● **PROBLEM REQUIREMENTS**
Would you output the following records verbatim and skip the images in them?

::::

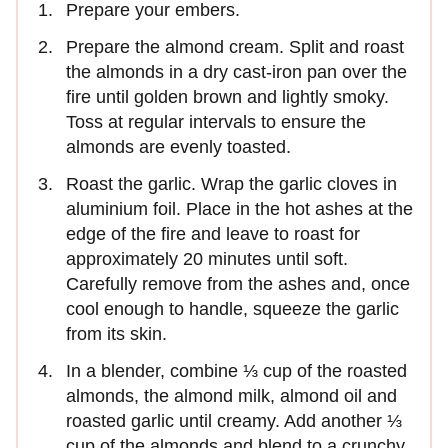
Prepare your embers.
Prepare the almond cream. Split and roast
the almonds in a dry cast-iron pan over the
fire until golden brown and lightly smoky.
Toss at regular intervals to ensure the
almonds are evenly toasted.
Roast the garlic. Wrap the garlic cloves in
aluminium foil. Place in the hot ashes at the
edge of the fire and leave to roast for
approximately 20 minutes until soft.
Carefully remove from the ashes and, once
cool enough to handle, squeeze the garlic
from its skin.
In a blender, combine ⅓ cup of the roasted
almonds, the almond milk, almond oil and
roasted garlic until creamy. Add another ⅓
cup of the almonds and blend to a crunchy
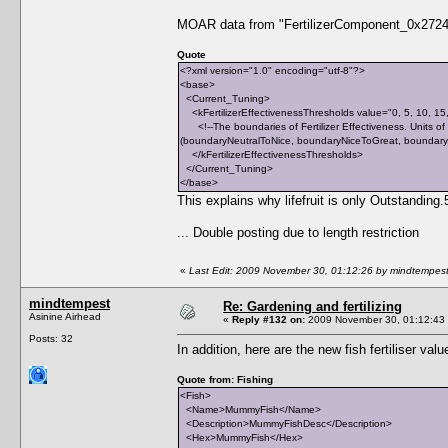
MOAR data from "FertilizerComponent_0x2724.
Quote
<?xml version="1.0" encoding="utf-8"?>
<base>
<Current_Tuning>
<kFertilizerEffectivenessThresholds value="0, 5, 10, 15
<!--The boundaries of Fertilizer Effectiveness. Units of m
(boundaryNeutralToNice, boundaryNiceToGreat, boundaryG
</kFertilizerEffectivenessThresholds>
</Current_Tuning>
</base>
This explains why lifefruit is only Outstandin
... Double posting due to length restriction
«
Last Edit: 2009 November 30, 01:12:26 by mindtempes
mindtempest
Re: Gardening and fertilizing
Asinine Airhead
«
Reply #132 on:
2009 November 30, 01:12:43
Posts: 32
In addition, here are the new fish fertiliser valu
Quote from: Fishing
<Fish>
<Name>MummyFish</Name>
<Description>MummyFishDesc</Description>
<Hex>MummyFish</Hex>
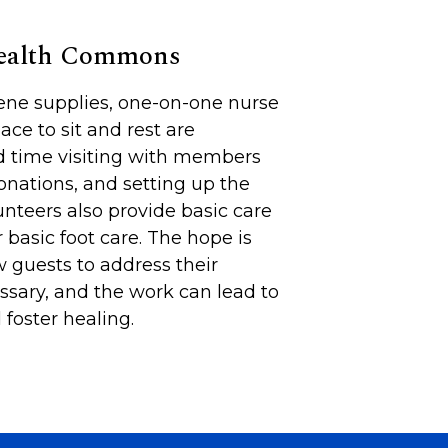
Health Commons
iene supplies, one-on-one nurse
lace to sit and rest are
d time visiting with members
onations, and setting up the
unteers also provide basic care
 basic foot care. The hope is
 guests to address their
sary, and the work can lead to
foster healing.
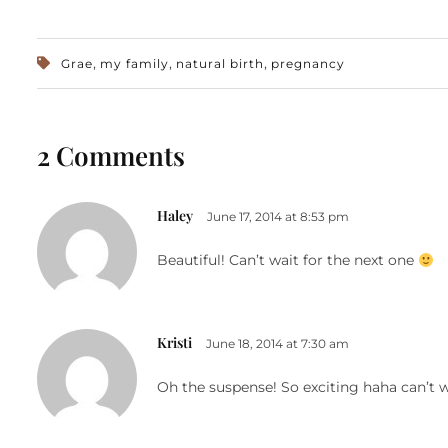
,
,
,
Grae
my family
natural birth
pregnancy
2 Comments
Haley
June 17, 2014 at 8:53 pm
Beautiful! Can’t wait for the next one
Kristi
June 18, 2014 at 7:30 am
Oh the suspense! So exciting haha can’t 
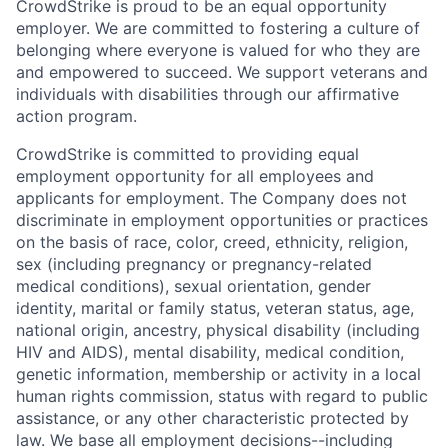
CrowdStrike is proud to be an equal opportunity
employer. We are committed to fostering a culture of
belonging where everyone is valued for who they are
and empowered to succeed. We support veterans and
individuals with disabilities through our affirmative
action program.
CrowdStrike is committed to providing equal
employment opportunity for all employees and
applicants for employment. The Company does not
discriminate in employment opportunities or practices
on the basis of race, color, creed, ethnicity, religion,
sex (including pregnancy or pregnancy-related
medical conditions), sexual orientation, gender
identity, marital or family status, veteran status, age,
national origin, ancestry, physical disability (including
HIV and AIDS), mental disability, medical condition,
genetic information, membership or activity in a local
human rights commission, status with regard to public
assistance, or any other characteristic protected by
law. We base all employment decisions--including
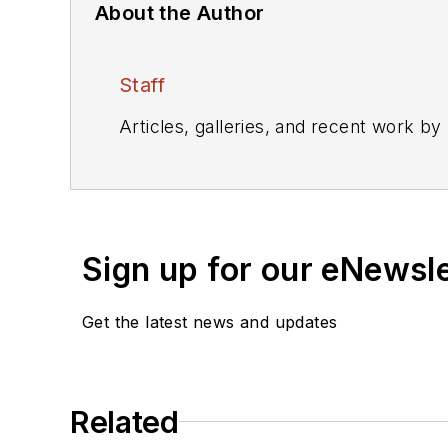
About the Author
Staff
Articles, galleries, and recent work by
Sign up for our eNewsl
Get the latest news and updates
Related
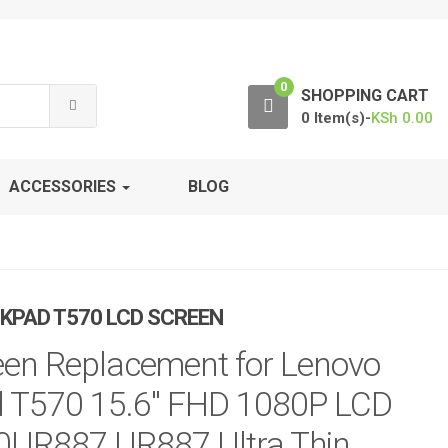
0
SHOPPING CART
0 Item(s)-
KSh
0.00
ACCESSORIES
BLOG
KPAD T570 LCD SCREEN
en Replacement for Lenovo
 T570 15.6″ FHD 1080P LCD
0UR887 UR887 Ultra Thin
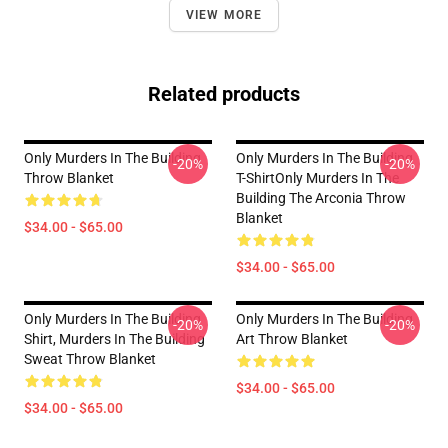
VIEW MORE
Related products
Only Murders In The Building
Only Murders In The Building
-20%
-20%
Throw Blanket
T-ShirtOnly Murders In The
Building The Arconia Throw
Blanket
$34.00 - $65.00
$34.00 - $65.00
Only Murders In The Building
Only Murders In The Building
-20%
-20%
Shirt, Murders In The Building
Art Throw Blanket
Sweat Throw Blanket
$34.00 - $65.00
$34.00 - $65.00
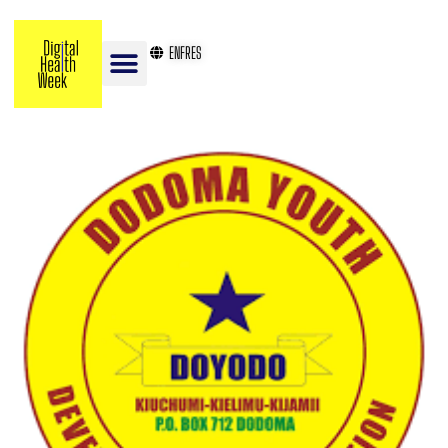
EN
FR
ES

::::

● **WRITTEN SOLUTION**
Prepare your embers.
Prepare the almond cream. Split and roast
the almonds in a dry cast-iron pan over the
fire until golden brown and lightly smoky.
Toss at regular intervals to ensure the
almonds are evenly toasted.
Roast the garlic. Wrap the garlic cloves in
aluminium foil. Place in the hot ashes at the
edge of the fire and leave to roast for
approximately 20 minutes until soft.
Carefully remove from the ashes and, once
cool enough to handle, squeeze the garlic
from its skin.
In a blender, combine ⅓ cup of the roasted
almonds, the almond milk, almond oil and
roasted garlic until creamy. Add another ⅓
cup of the almonds and blend to a crunchy
MOAR data from "FertilizerComponent_0x2724.
Quote
<?xml version="1.0" encoding="utf-8"?>
<base>
<Current_Tuning>
<kFertilizerEffectivenessThresholds value="0, 5, 10, 15
<!--The boundaries of Fertilizer Effectiveness. Units of m
(boundaryNeutralToNice, boundaryNiceToGreat, boundaryG
</kFertilizerEffectivenessThresholds>
</Current_Tuning>
</base>
This explains why lifefruit is only Outstandin
... Double posting due to length restriction
«
Last Edit: 2009 November 30, 01:12:26 by mindtempes
mindtempest
Re: Gardening and fertilizing
Asinine Airhead
«
Reply #132 on:
2009 November 30, 01:12:43
Posts: 32
In addition, here are the new fish fertiliser valu
Quote from: Fishing
<Fish>
<Name>MummyFish</Name>
<Description>MummyFishDesc</Description>
<Hex>MummyFish</Hex>
Health Commons
iene supplies, one-on-one nurse
lace to sit and rest are
d time visiting with members
onations, and setting up the
unteers also provide basic care
 basic foot care. The hope is
 guests to address their
sary, and the work can lead to
foster healing.
,
,
,
Grae
my family
natural birth
pregnancy
2 Comments
Haley
June 17, 2014 at 8:53 pm
Beautiful! Can’t wait for the next one
Kristi
June 18, 2014 at 7:30 am
Oh the suspense! So exciting haha can’t 
CrowdStrike is proud to be an equal opportunity
employer. We are committed to fostering a culture of
belonging where everyone is valued for who they are
and empowered to succeed. We support veterans and
individuals with disabilities through our affirmative
action program.
CrowdStrike is committed to providing equal
employment opportunity for all employees and
applicants for employment. The Company does not
discriminate in employment opportunities or practices
on the basis of race, color, creed, ethnicity, religion,
sex (including pregnancy or pregnancy-related
medical conditions), sexual orientation, gender
identity, marital or family status, veteran status, age,
national origin, ancestry, physical disability (including
HIV and AIDS), mental disability, medical condition,
genetic information, membership or activity in a local
human rights commission, status with regard to public
assistance, or any other characteristic protected by
law. We base all employment decisions--including
About the Author
Staff
Articles, galleries, and recent work by
Sign up for our eNewsl
Get the latest news and updates
Related
0
SHOPPING CART
0 Item(s)-
KSh
0.00
ACCESSORIES
BLOG
KPAD T570 LCD SCREEN
en Replacement for Lenovo
 T570 15.6″ FHD 1080P LCD
0UR887 UR887 Ultra Thin
VIEW MORE
Related products
Only Murders In The Building
Only Murders In The Building
-20%
-20%
Throw Blanket
T-ShirtOnly Murders In The
Building The Arconia Throw
Blanket
$34.00 - $65.00
$34.00 - $65.00
Only Murders In The Building
Only Murders In The Building
-20%
-20%
Shirt, Murders In The Building
Art Throw Blanket
Sweat Throw Blanket
$34.00 - $65.00
$34.00 - $65.00
EN
FR
ES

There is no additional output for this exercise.